On 7 November 2005 Torakev performed his first career spacewalk. The beginning of the spacewalk was delayed about an hour to repressurize the Quest airlock's crew compartment. During the 5 hours, 22 minutes spacewalk, He and NASA astronaut William McArthur installed a new camera assembly and jettisoned the Floating Potential Probe. They also completed two get-ahead tasks. Tokarev wore an all-white suit for the spacewalk. Their first primary task was the camera assembly installation on the Port 1 Truss. The two spacewalkers spent about 2 hours, 10 minutes on the installation. In order to have daylight for the Floating Potential Probe (FPP) jettison, they moved on to the retrieval of a failed remote joint motor controller. Once it was completed, the pair with MacArthur in the lead then moved up the P6 truss to the FPP. The dysfunctional FPP had been designed to measure the space station's electrical potential and compare it to the surrounding plasma. Tokarev and McArthur released and stowed a grounding wire, then released the FPP housing from its stanchion. They checked its condition and McArthur carefully jettisoned the FPP. The FFP removal and jettisoning took an hour to complete.
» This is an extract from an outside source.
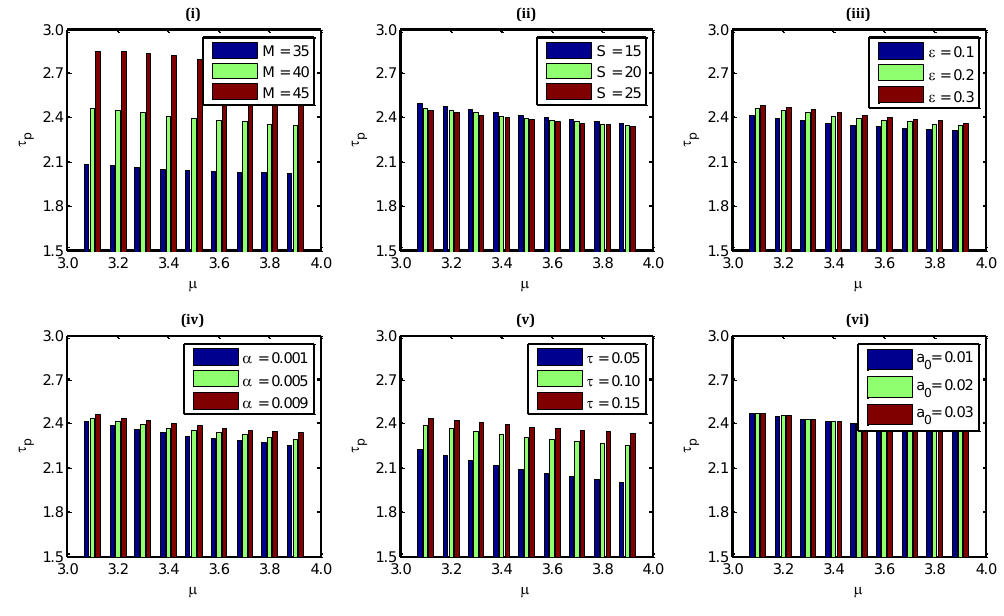
( )  wrt service rate of the failed machines ( )  . p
The two spacewalkers next removed and replaced a remote power controller module on the mobile transporter. After completing all the tasks the pair returned to the Quest airlock at 3:54 EST.

On 3 February 2006 Torakev performed his second career spacewalk. He and McArthur donned in red-striped Orlan suits, ventured outside the ISS at 5:44 p.m. EST from the Pirs docking compartment airlock to begin the spacewalk. During the spacewalk, Tokarev and McArthur relocated a boom adapter for the Strela, a Russian hand-operated crane, from the Zarya module to Pressurized Mating Adapter 3. They also retrieved experiments and inspected and photographed parts of the station's exterior. The two spacewalkers also jettisoned an old Russian Orlan spacesuit equipped with a radio for broadcasts to students around the world. The suit, dubbed SuitSat-1 had reached the end of its operational life for spacewalks in August 2004. It was outfitted by the crew with three batteries, internal sensors and a radio transmitter for this experiment. The SuitSat-1 had recorded greetings in six languages to ham radio operators for about two orbits of the Earth before it stopped transmitting The suit was expected to enter the atmosphere and burn up in a few weeks after the spacewalk. The spacewalk ended when the two re-entered the Pirs airlock and closed its hatch at 11:27 p.m. EST. The spacewalk lasted 5 hours and 43 minutes.

==Awards==
Tokarev was awarded the "Hero of the Russian Federation" medal in 2000, Pilot Cosmonaut of the Russian Federation title in 1999, the Gold Star Medal of the Hero of the Russian Federation, Order for Service to Motherland in the USSR Air Forces Third Class in 1978, RF Medals and the NASA Space Flight Medal in 1999. He is an Honorary Citizen of Rostov, Yaroslavl Oblast.